Traditional consulting firms, especially the Big 4 and top-tier SIs, have relied heavily on human consultants for digital transformation projects. The new AI-native firms aim to disrupt this model by offering faster, more scalable, and potentially more cost-effective solutions rooted in AI engineering, especially targeting mid-sized companies that are too small for the Big 4 but too complex for self-service software.

“The world’s next great company won’t just sell software; it will deliver outcomes—legal, financial, insurance—via AI.”

— Julien Bek, Sequoia partner

Unclear Details on Long-term Market Impact

While these announcements signal a major industry shift, it remains uncertain how quickly traditional consulting firms will adapt or lose market share to AI-native competitors. The precise financial performance of these new entities, their ability to scale beyond initial target sectors, and client adoption rates are still developing. Additionally, regulatory, ethical, and technical challenges could influence the trajectory of these initiatives.

Upcoming Milestones and Industry Responses

In the coming months, both Anthropic and OpenAI are expected to expand their enterprise offerings, seek additional client deployments, and potentially announce IPO plans. Traditional consulting firms are likely to respond by accelerating their own AI initiatives or forming strategic alliances. Monitoring client adoption, funding rounds, and regulatory developments will be key to understanding the long-term impact of this structural shift in enterprise AI services.

Key Questions

How do these new AI enterprise units differ from traditional consulting firms?

They embed AI engineers directly into client organizations to redesign workflows around AI models, aiming for faster, scalable, and more cost-effective solutions compared to human-led consulting.

What sectors are targeted by these new AI-native enterprise services?
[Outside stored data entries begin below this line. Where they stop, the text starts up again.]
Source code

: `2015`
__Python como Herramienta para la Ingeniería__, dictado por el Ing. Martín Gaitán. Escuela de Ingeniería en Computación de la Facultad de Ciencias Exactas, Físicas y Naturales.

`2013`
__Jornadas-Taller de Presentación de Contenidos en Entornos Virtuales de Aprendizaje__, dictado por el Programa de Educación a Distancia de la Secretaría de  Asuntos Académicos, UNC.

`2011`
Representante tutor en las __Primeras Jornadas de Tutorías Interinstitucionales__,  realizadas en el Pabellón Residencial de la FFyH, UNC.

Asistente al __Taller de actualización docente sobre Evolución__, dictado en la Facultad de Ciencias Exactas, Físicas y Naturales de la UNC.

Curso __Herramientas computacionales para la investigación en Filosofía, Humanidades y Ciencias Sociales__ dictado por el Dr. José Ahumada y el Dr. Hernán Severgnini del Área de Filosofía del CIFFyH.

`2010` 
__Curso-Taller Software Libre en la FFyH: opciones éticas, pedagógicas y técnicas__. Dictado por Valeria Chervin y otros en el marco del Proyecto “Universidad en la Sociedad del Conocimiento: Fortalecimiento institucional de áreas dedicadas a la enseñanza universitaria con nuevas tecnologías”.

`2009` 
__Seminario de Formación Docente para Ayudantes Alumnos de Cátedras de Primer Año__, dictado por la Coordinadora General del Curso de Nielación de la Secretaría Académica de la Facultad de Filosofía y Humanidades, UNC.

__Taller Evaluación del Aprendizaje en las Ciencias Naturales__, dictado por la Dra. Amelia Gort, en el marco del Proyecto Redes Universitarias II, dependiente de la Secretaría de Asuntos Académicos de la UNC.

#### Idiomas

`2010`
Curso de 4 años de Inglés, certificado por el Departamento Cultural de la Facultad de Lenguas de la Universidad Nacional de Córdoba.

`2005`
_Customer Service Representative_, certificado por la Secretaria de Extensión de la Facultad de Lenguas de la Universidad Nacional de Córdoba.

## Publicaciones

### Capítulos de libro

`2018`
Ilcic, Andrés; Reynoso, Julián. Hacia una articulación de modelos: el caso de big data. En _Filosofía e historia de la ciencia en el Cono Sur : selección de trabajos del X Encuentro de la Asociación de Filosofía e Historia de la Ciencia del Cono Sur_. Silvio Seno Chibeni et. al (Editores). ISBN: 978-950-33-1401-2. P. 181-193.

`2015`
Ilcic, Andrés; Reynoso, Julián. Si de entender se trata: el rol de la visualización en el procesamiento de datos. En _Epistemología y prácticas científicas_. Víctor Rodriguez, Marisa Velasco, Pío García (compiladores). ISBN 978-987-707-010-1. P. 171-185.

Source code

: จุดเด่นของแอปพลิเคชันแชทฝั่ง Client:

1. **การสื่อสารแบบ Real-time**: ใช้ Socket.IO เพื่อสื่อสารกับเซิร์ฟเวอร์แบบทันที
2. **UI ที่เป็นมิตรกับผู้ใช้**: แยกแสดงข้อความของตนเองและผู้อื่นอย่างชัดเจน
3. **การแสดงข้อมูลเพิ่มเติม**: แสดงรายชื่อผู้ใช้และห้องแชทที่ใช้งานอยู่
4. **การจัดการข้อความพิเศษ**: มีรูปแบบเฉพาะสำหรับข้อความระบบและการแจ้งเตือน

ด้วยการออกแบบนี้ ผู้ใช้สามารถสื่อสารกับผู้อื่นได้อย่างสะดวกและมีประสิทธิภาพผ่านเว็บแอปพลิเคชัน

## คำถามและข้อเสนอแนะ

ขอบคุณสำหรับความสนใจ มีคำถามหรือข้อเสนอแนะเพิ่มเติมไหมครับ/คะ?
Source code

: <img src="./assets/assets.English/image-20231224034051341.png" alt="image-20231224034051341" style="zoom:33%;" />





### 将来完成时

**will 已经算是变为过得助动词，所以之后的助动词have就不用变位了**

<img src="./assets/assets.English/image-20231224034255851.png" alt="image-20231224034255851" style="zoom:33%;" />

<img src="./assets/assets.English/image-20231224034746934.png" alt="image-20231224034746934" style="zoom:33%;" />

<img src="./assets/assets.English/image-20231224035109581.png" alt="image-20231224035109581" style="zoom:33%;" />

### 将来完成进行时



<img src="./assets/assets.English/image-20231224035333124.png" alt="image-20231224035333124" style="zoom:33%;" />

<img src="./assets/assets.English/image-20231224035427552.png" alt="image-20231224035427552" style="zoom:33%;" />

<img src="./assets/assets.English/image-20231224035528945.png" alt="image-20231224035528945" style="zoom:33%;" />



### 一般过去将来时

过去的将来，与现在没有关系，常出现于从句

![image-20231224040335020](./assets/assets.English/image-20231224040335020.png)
Primary targets include healthcare, manufacturing, financial services, retail, and real estate—mid-sized companies that are underserved by existing consulting models.

Will this disrupt the existing consulting industry?

Yes, by redirecting a portion of the $6-to-$1 services-to-software spending ratio toward AI-augmented engineering, these firms threaten to reshape enterprise transformation economics.

Are these initiatives likely to lead to IPOs?

Both Anthropic and OpenAI are positioning these ventures as part of a broader strategy that could support public offerings later in 2026, contingent on growth and market conditions.